There is a maturation of sorts brewing in EVE’s players, the developers, and in the game itself. My favourite indicator is how the EVE media is ramping up its level of quality and professionalism across the board. EVE-NT’s(7) coverage of the Alliance Tournament(8) was above and beyond what’s expected from “amateurs.” The quality was if not above, than at the very least on par with any CCP-produced coverage of the event. As players, we are maturing and taking an even bigger stake in EVE as a game and community, and I hope CCP will realize the value of this and adapt.
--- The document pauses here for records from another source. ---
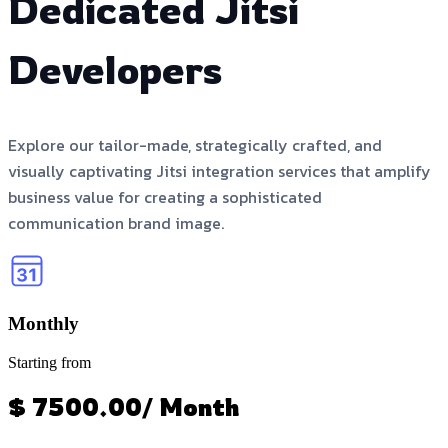
Dedicated Jitsi
Developers
Explore our tailor-made, strategically crafted, and
visually captivating Jitsi integration services that amplify
business value for creating a sophisticated
communication brand image.
Monthly
Starting from
$ 7500.00/ Month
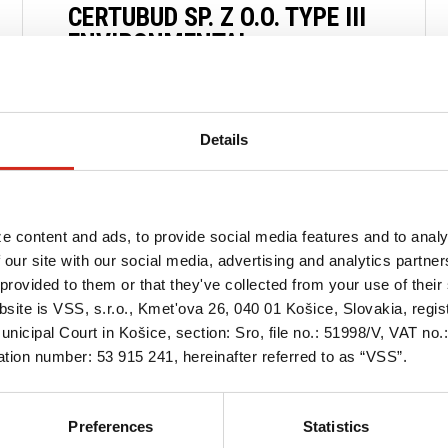
CERTUBUD SP. Z O.O. TYPE III
ENVIRONMENTAL
DECLARATION CERTIFICATE
30 OCTOBER 2024
Details
READ MORE
e content and ads, to provide social media features and to analy
 our site with our social media, advertising and analytics partn
provided to them or that they've collected from your use of their 
bsite is VSS, s.r.o., Kmet'ova 26, 040 01 Košice, Slovakia, regi
nicipal Court in Košice, section: Sro, file no.: 51998/V, VAT no
tion number: 53 915 241, hereinafter referred to as “VSS”.
Preferences
Statistics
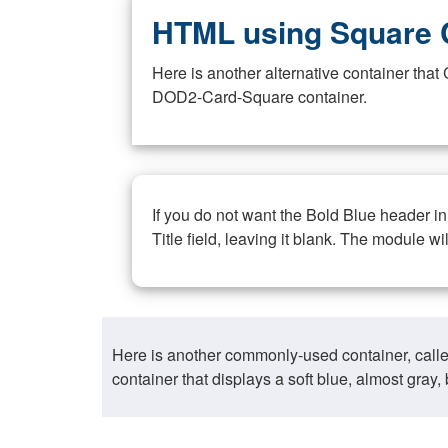
HTML using Square 
Here is another alternative container th
DOD2-Card-Square container.
If you do not want the Bold Blue header i
Title field, leaving it blank. The module wi
Here is another commonly-used container, call
container that displays a soft blue, almost gra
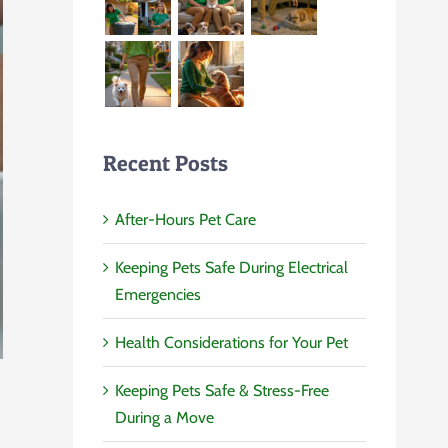
Recent Posts
After-Hours Pet Care
Keeping Pets Safe During Electrical
Emergencies
Health Considerations for Your Pet
Keeping Pets Safe & Stress-Free
During a Move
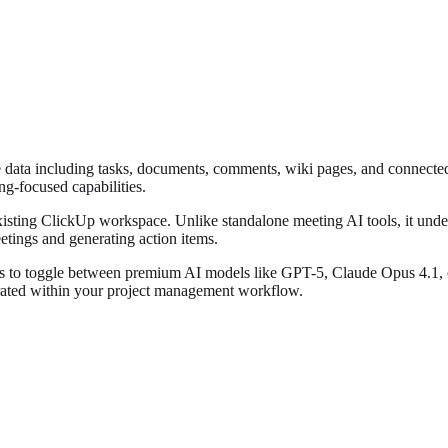
 data including tasks, documents, comments, wiki pages, and connected 
ng-focused capabilities.
xisting ClickUp workspace. Unlike standalone meeting AI tools, it und
tings and generating action items.
s to toggle between premium AI models like GPT-5, Claude Opus 4.1, o3
grated within your project management workflow.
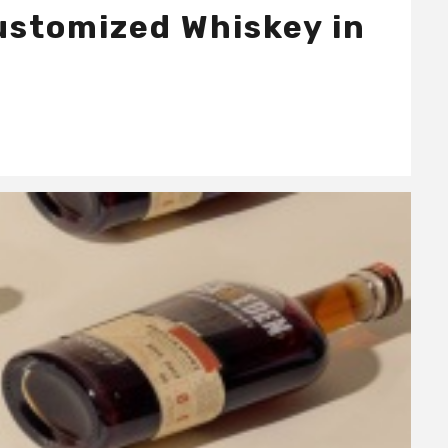
Customized Whiskey in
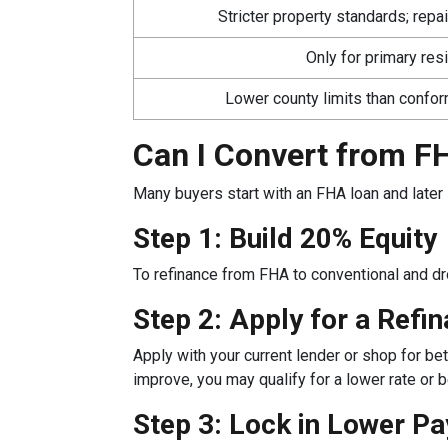
Stricter property standards; repa
Only for primary re
Lower county limits than confo
Can I Convert from FH
Many buyers start with an FHA loan and later 
Step 1: Build 20% Equity
To refinance from FHA to conventional and d
Step 2: Apply for a Refi
Apply with your current lender or shop for bet
improve, you may qualify for a lower rate or be
Step 3: Lock in Lower P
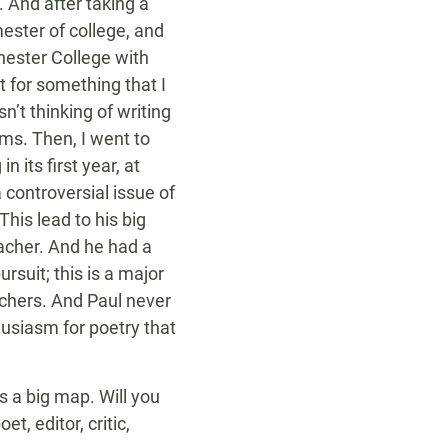
 And after taking a
mester of college, and
hester College with
 for something that I
n’t thinking of writing
ms. Then, I went to
 its first year, at
 controversial issue of
his lead to his big
acher. And he had a
ursuit; this is a major
achers. And Paul never
husiasm for poetry that
s a big map. Will you
, editor, critic,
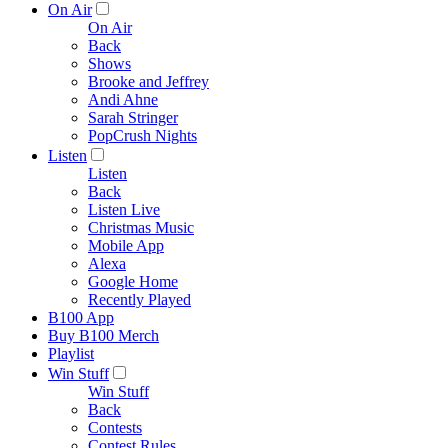
On Air
On Air
Back
Shows
Brooke and Jeffrey
Andi Ahne
Sarah Stringer
PopCrush Nights
Listen
Listen
Back
Listen Live
Christmas Music
Mobile App
Alexa
Google Home
Recently Played
B100 App
Buy B100 Merch
Playlist
Win Stuff
Win Stuff
Back
Contests
Contest Rules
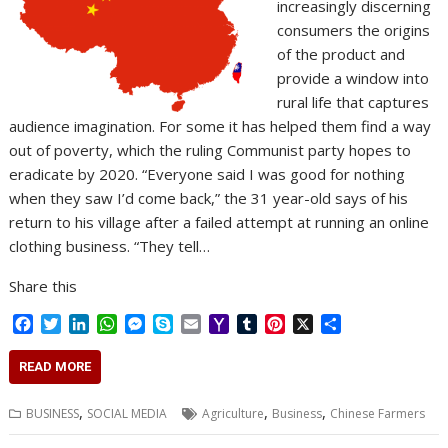
increasingly discerning
consumers the origins
of the product and
provide a window into
rural life that captures
audience imagination. For some it has helped them find a way
out of poverty, which the ruling Communist party hopes to
eradicate by 2020. “Everyone said I was good for nothing
when they saw I’d come back,” the 31 year-old says of his
return to his village after a failed attempt at running an online
clothing business. “They tell…
Share this
F
T
L
W
M
S
E
Y
T
P
X
S
a
w
i
h
e
k
m
a
u
i
h
c
i
n
a
s
y
a
h
m
n
a
READ MORE
e
t
k
t
s
p
i
o
b
t
r
b
t
e
s
e
e
l
o
l
e
e
,
,
,
BUSINESS
SOCIAL MEDIA
Agriculture
Business
Chinese Farmers
o
e
d
A
n
M
r
r
o
r
I
p
g
a
e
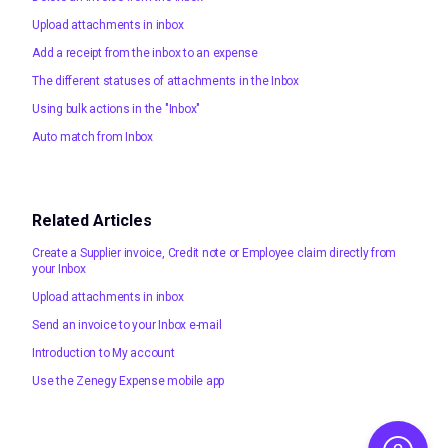
Upload attachments in inbox
Add a receipt from the inbox to an expense
The different statuses of attachments in the Inbox
Using bulk actions in the "Inbox"
Auto match from Inbox
Related Articles
Create a Supplier invoice, Credit note or Employee claim directly from
your Inbox
Upload attachments in inbox
Send an invoice to your Inbox e-mail
Introduction to My account
Use the Zenegy Expense mobile app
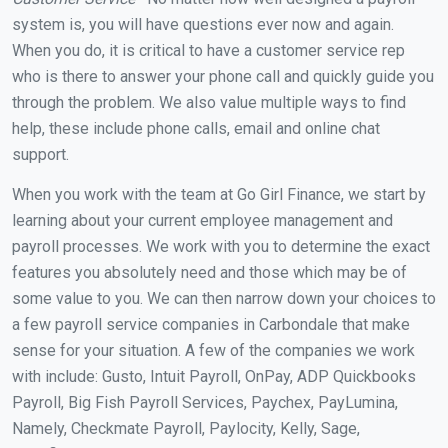
system is, you will have questions ever now and again.
When you do, it is critical to have a customer service rep
who is there to answer your phone call and quickly guide you
through the problem. We also value multiple ways to find
help, these include phone calls, email and online chat
support.
When you work with the team at Go Girl Finance, we start by
learning about your current employee management and
payroll processes. We work with you to determine the exact
features you absolutely need and those which may be of
some value to you. We can then narrow down your choices to
a few payroll service companies in Carbondale that make
sense for your situation. A few of the companies we work
with include: Gusto, Intuit Payroll, OnPay, ADP Quickbooks
Payroll, Big Fish Payroll Services, Paychex, PayLumina,
Namely, Checkmate Payroll, Paylocity, Kelly, Sage,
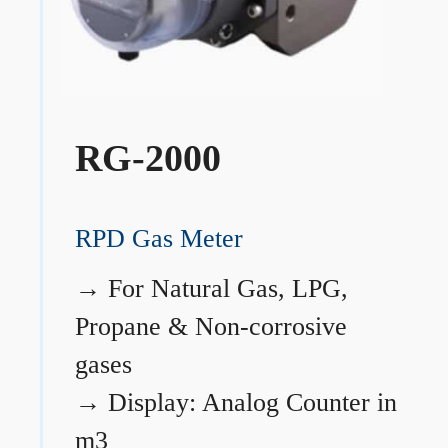
RG-2000
RPD Gas Meter
→
For Natural Gas, LPG,
Propane & Non-corrosive
gases
→
Display: Analog Counter in
m3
As I try to come to terms with all the above, which is far from an exhaustive list, I feel comforted that we are not playing a game that is dying. changing again, yes, but we are not ordering a requiem just yet. I often get the need of one of those famous EVE breaks, and going into my fifteenth year of playing EVE, I am often puzzled at why I can’t just walk away, or why I should not at least rein in my engagements. I even considered not going to the next Fanfest, even though I had planned it, but that choice was made for me by everything I’ve talked about here. Especially the Porkbutte video.
We are not just playing a game; we are partaking in something so much wider and more transcendent. I am starting to accept that as Dirk said, I might end up playing this game for at least another ten years…If not even until I am in some retirement home, wearing a VR interface, and sustained by a lot of tubes.
Just like the connectors and VR hookups supporting capsuleers in their pods.